As soon as fall hits I start thinking about all things pumpkin, including these amazing pumpkin oatmeal cookies. These pumpkin cookies have just the right amount of pumpkin spice with a chewy soft texture.
Like many pumpkin cookies these aren’t your typical flat slightly crunchy cookie. Think of them like a mix between a muffin and a cookie.
My kids actually asked for these for breakfast which was so perplexing. Since when do we eat cookies for breakfast? That was until they referred to them as the pumpkin ‘muffins’! Ah ha.
With a blend of oats, oat flour, and pumpkin you could certainly include them in your breakfast rotation. Although cookies for breakfast might send the wrong message.
I used oat flour for this recipe but you could sub with 1:1 gluten free or any flour of your choosing. Sweetening with maple syrup gives these a slightly sweet flavor without being too much especially if you choose to top with icing. Which I highly recommend. I love this vegan cream cheese icing recipe from Loving it Vegan.
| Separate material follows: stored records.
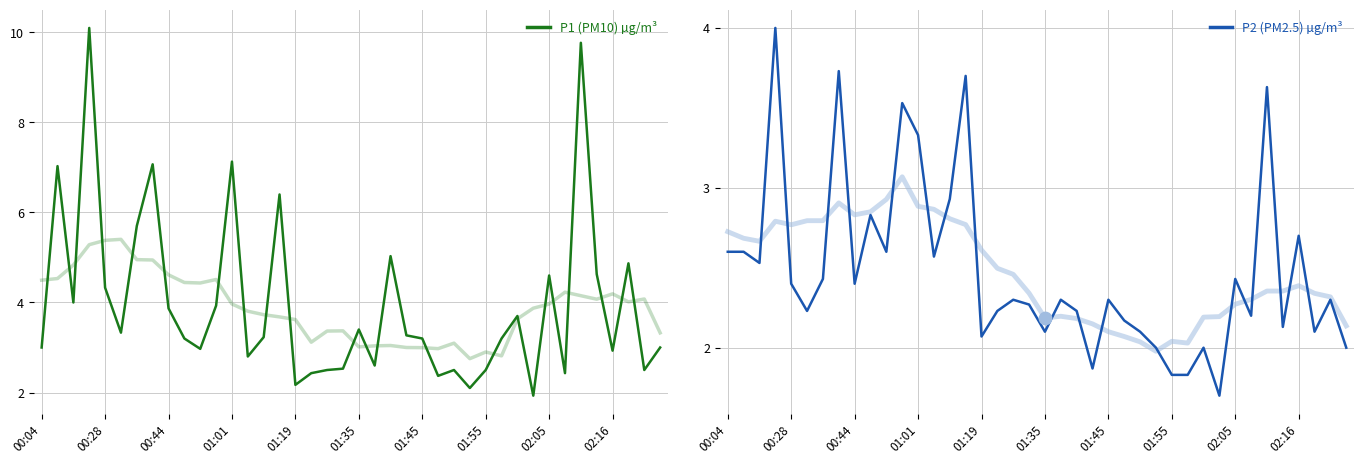

At how many categories does at least one series exceed 9?

2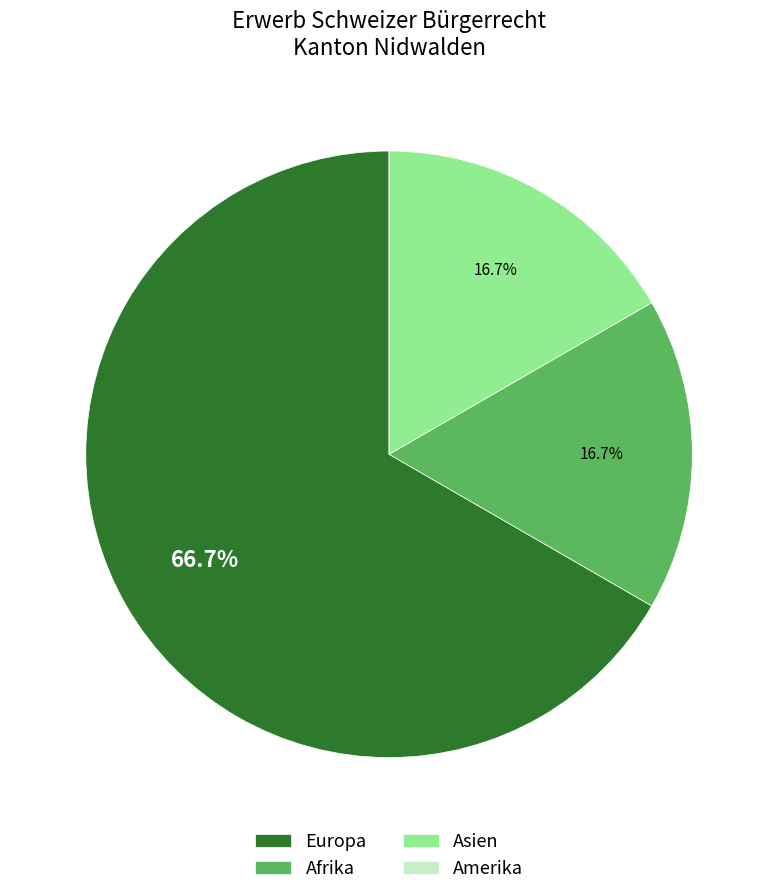

Which category has the biggest portion of the pie?

Europa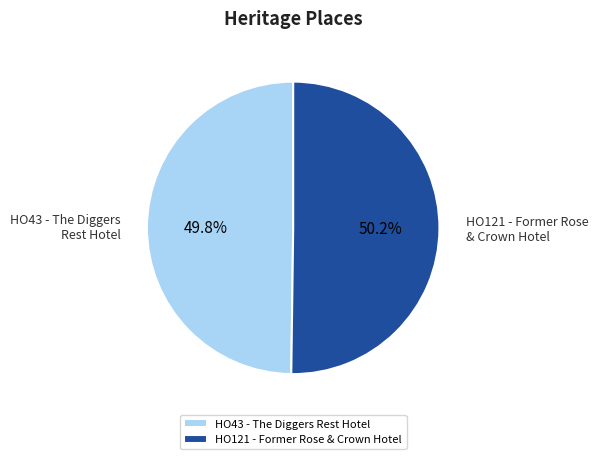

Approximately how many times larger is the value at HO43 - The Diggers Rest Hotel compared to HO121 - Former Rose & Crown Hotel?

1.0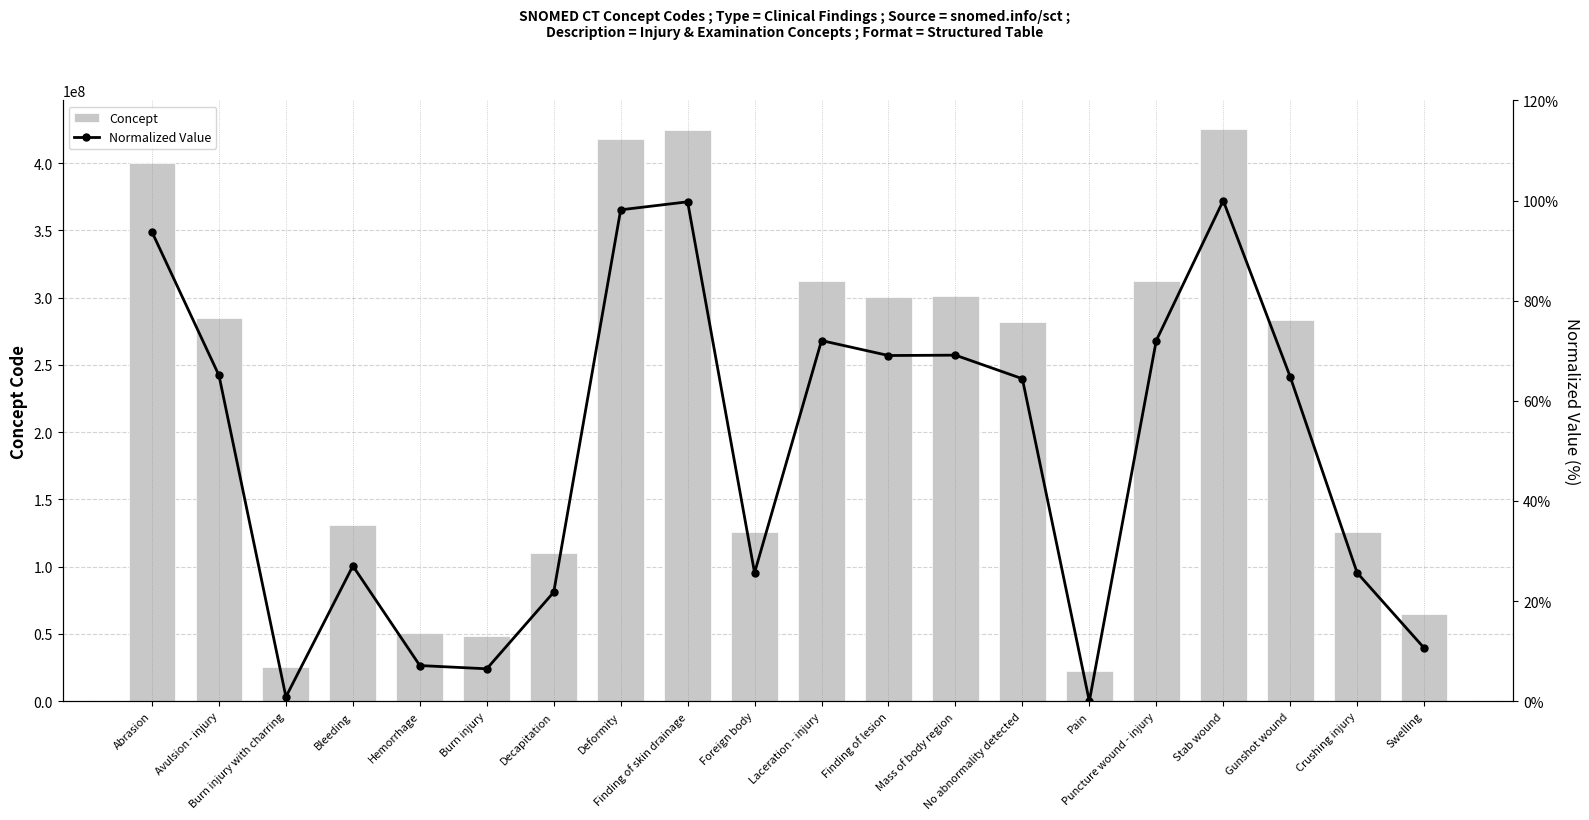

Reading left to right, transcribe all the data shown in this chart.

Concept: Abrasion=399963005.0	Avulsion - injury=284554003.0	Burn injury with charring=25733008.0	Bleeding=131148009.0	Hemorrhage=50960005.0	Burn injury=48333001.0	Decapitation=110014005.0	Deformity=417893002.0	Finding of skin drainage=424329008.0	Foreign body=125670008.0	Laceration - injury=312608009.0	Finding of lesion=300577008.0	Mass of body region=300862005.0	No abnormality detected=281900007.0	Pain=22253000.0	Puncture wound - injury=312609001.0	Stab wound=425322008.0	Gunshot wound=283545005.0	Crushing injury=125665001.0	Swelling=65124004.0
Normalized Value: Abrasion=93.7	Avulsion - injury=65.1	Burn injury with charring=0.9	Bleeding=27.0	Hemorrhage=7.1	Burn injury=6.5	Decapitation=21.8	Deformity=98.2	Finding of skin drainage=99.8	Foreign body=25.7	Laceration - injury=72.0	Finding of lesion=69.1	Mass of body region=69.1	No abnormality detected=64.4	Pain=0.0	Puncture wound - injury=72.0	Stab wound=100.0	Gunshot wound=64.8	Crushing injury=25.7	Swelling=10.6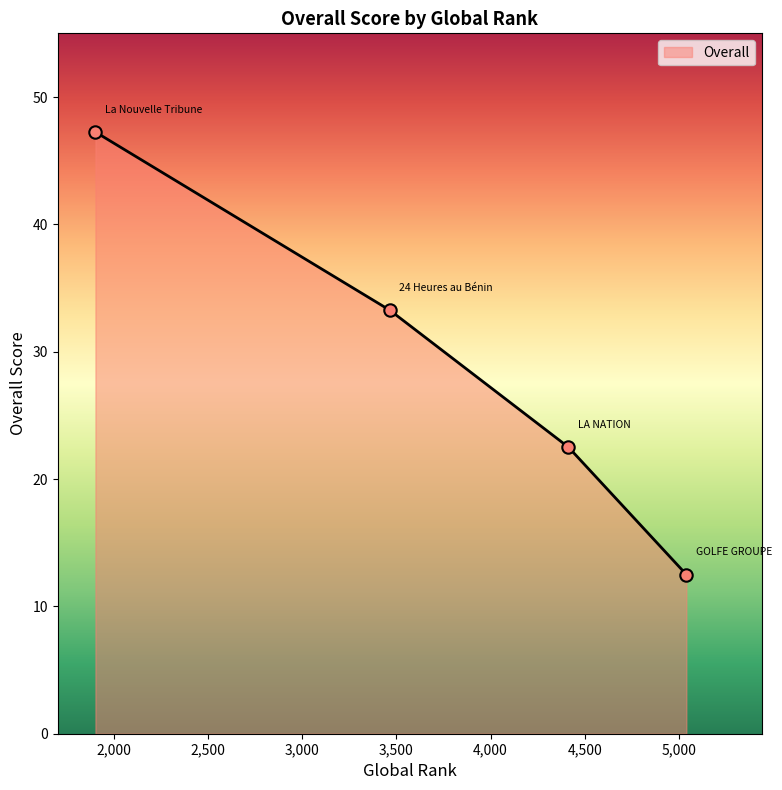

What is the ratio of the value at 3466 to the value at 5040?

2.7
Craving more fall treats? Check out my chai concentrate recipe for a warm oat milk chai latte.
Oatmeal Pumpkin Cookies
- Large Bowl
- Medium bowl
- Hand or Stand Mixer
- Cookie scooper **optional
- 1 cup oat flour or flour of choice
- 3/4 tsp baking soda
- 1/4 tsp himalayan pink salt
- 1 tbsp pumpkin spice seasoning
- 1 tbsp oat milk or milk of choice
- 3/4 cup maple syrup
- 1/2 cup pumpkin puree
- 1 tsp vanilla extract
- 1 egg
- 1 cup old fashioned oats gluten free if needed
- Combine flour, salt, pumpkin seasoning and baking soda in a medium bowl. Stir to combine.
- In a large bowl add egg, vanilla, maple syrup and milk. Mix using a hand or stand mixer on medium speed until well combined. Add in pumpkin puree and mix until blended.
- Pour dry ingredients into the large bowl with your wet ingredients and mix well.
- Finally add the oats to the bowl and stir to combine.
- Preheat oven to 325°. Line baking sheets with parchment paper.
- Drop dough by the tablespoon using cookie scoop or spoon onto your prepared cookie sheets. Use a spoon to flatten them out because they won't flatten out when cooking.
- Bake for 15 minutes.
- Allow to cool and then top with cream cheese icing if using. Store in the refridgerator for up to a week.